Perceptron Lab

Please review all requirements before starting to ensure your implementation will support all of them. Your report should be submitted as a single PDF file with appendices as required below:

1. (40%) Correctly implement the perceptron learning algorithm using the tool kit (or your variation of the toolkit if you do your own). It is not easy to tell if you have implemented the model exactly correct since training sets, parameters, etc., often have a random aspect. However, it is easy to see when your results are inconsistent with reasonable results, and points will be based on how well your results agree with intuition.
2. (5%) Create 2 ARFF files. Each should have 8 instances using 2 real valued inputs (ranging between -1 and 1) with 4 instances from each of two classes. One dataset should be linearly separable and the other not. Include these two ARFF files as appendices in your report.
3. (5%) For each set, train on the entire set with the Perceptron Rule. Models typically stop training when no longer making significant progress, most commonly, when you have gone a number of epochs (e.g. 5) with no significant improvement in accuracy. You should not merely look for the first epoch with no improvement, nor should you rely solely on a fixed maximum number of training epochs. Note that the weights/accuracy do not usually change monotonically. Describe your specific stopping criteria.
4. (5%) Also for each set, try different learning rates and report in tabular format the effect of each learning rate in terms of the final accuracy and how many epochs are completed before stopping. For these cases learning rate should have minimal effect, unlike with the Backpropagation lab.
5. (10%) Create a graph for each of the two datasets you created above. Plot the points for each dataset with different labels to represent different classes. Using the final weights from training on each dataset (use a LR of 0.1 for this and all subsequent requirements), derive the equation for the learned decision boundary represented by the weights. Show your work. Graph this line on the graph and indicate which label is predicted for each side of the decision boundary. For all graphs always label the axes!
6. (20%) Use the perceptron rule to learn this version of the voting task. This particular task is an edited version of the standard voting set, where we have replaced all the “don’t know” values with the most common value for the particular attribute. Randomly split the data into 70% training and 30% test set (the toolkit has a commandline option for this). Try it five times with different random 70/30 splits. Create a table which for each split reports the final training and test set accuracy and the # of epochs required. Also report the average of these values for the 5 trials in the table. Update weights after every instance. Shuffle the data order after each epoch. By looking at the weights, explain what the model has learned and how the individual input features affect the result. Which specific features are most critical for the voting task, and which are least critical? Do one graph of the average misclassification rate vs epochs (0th – final epoch). Show on the graph the average misclassification rate for the training set. Note that your larger number epochs will only be averaging those runs that trained for that long. In our helps page is some help for doing graphs. To clarify what specific graphs should look like, find examples for this and future projects here. As a rough sanity check, typical Perceptron accuracies for the voting data set are 90%-98%.
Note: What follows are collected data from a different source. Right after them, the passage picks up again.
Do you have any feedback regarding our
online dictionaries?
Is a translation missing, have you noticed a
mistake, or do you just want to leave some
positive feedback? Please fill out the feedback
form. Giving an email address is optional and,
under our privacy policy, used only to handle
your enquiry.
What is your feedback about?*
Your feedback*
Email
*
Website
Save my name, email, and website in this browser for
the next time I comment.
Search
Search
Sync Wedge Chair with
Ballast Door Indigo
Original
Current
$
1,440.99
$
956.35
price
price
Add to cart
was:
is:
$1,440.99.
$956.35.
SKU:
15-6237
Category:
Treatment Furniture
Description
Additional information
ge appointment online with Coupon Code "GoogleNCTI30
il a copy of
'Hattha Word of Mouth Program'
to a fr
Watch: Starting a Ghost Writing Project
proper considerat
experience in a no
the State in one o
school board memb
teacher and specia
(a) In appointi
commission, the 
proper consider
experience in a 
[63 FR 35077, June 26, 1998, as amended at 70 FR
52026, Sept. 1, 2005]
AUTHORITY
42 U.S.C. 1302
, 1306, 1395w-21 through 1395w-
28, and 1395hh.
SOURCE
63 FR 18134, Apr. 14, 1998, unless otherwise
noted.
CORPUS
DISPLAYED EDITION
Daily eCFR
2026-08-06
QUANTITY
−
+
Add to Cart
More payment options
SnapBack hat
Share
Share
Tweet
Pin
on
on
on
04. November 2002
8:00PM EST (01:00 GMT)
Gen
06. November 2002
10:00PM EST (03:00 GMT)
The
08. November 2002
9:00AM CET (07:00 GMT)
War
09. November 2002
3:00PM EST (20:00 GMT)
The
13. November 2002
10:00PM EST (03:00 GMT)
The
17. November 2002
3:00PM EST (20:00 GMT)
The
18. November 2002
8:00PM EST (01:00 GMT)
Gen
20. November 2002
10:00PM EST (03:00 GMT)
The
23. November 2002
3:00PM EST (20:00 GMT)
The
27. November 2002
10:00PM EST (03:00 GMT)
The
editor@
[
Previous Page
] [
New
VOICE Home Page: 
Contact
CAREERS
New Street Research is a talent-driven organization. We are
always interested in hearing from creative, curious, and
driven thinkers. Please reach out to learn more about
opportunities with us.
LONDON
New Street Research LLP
7. (15%) Do your own experiment with either the perceptron or delta rule. Include in your discussion what you learned from the experiment. Have fun and be creative! For this lab and all the future labs make sure you do something more than just try out the model on different data sets. One option you can do to fulfill this part is the following:

   Use the perceptron rule to learn the iris task or some other task with more than two possible output values. Note that the iris data set has 3 output classes, and a perceptron node only has two possible outputs. Two common ways to deal with this are:

   1. Create 1 perceptron for each output class. Each perceptron has its own training set which considers its class positive and all other classes to be negative examples. Run all three perceptrons on novel data and set the class to the label of the perceptron which outputs high. If there is a tie, choose the perceptron with the highest net value.
   2. Create 1 perceptron for each pair of output classes, where the training set only contains examples from the 2 classes. Run all perceptrons on novel data and set the class to the label with the most wins (votes) from the perceptrons. In case of a tie, use the net values to decide.

   You could implement one of these. For either of these approaches you can train up the models independently or simultaneously. For testing you just execute the novel instance on each model and combine the overall results to see which output class wins.

Note: In order to help you debug this and other projects we have included some small examples and other hints with actual learned hypotheses so that you can compare the results of your code and help ensure that your code is working properly. You may also discuss and compare results with classmates.

Deliverables (zipped as a single file):

• Written report containing:
• One graph for each of the linearly separable and nonlinearly separable datasets. Each graph shows the x,y points in the dataset and the line that is learned by your algorithm (remember the equation for the line comes from w_x * x + w_y * y + w_b * 1 = 0, where w_x and w_y and w_b are your learned weights. From that you can convert to slope-intercept format and draw the line.)
• A table of training and test set accuracies on the voting task for each of five different random 70/30 splits, as well as the average training and test set accuracies over these 5 different splits.
• A graph of the average misclassification rate vs epochs.
• Other discussion and answers to questions as described above.
• The actual ARFF files for the two datasets your created.
• Your Perceptron implementation file.

Acknowledgments

Thanks to Dr. Tony Martinez for help in designing the projects and requirements for this course.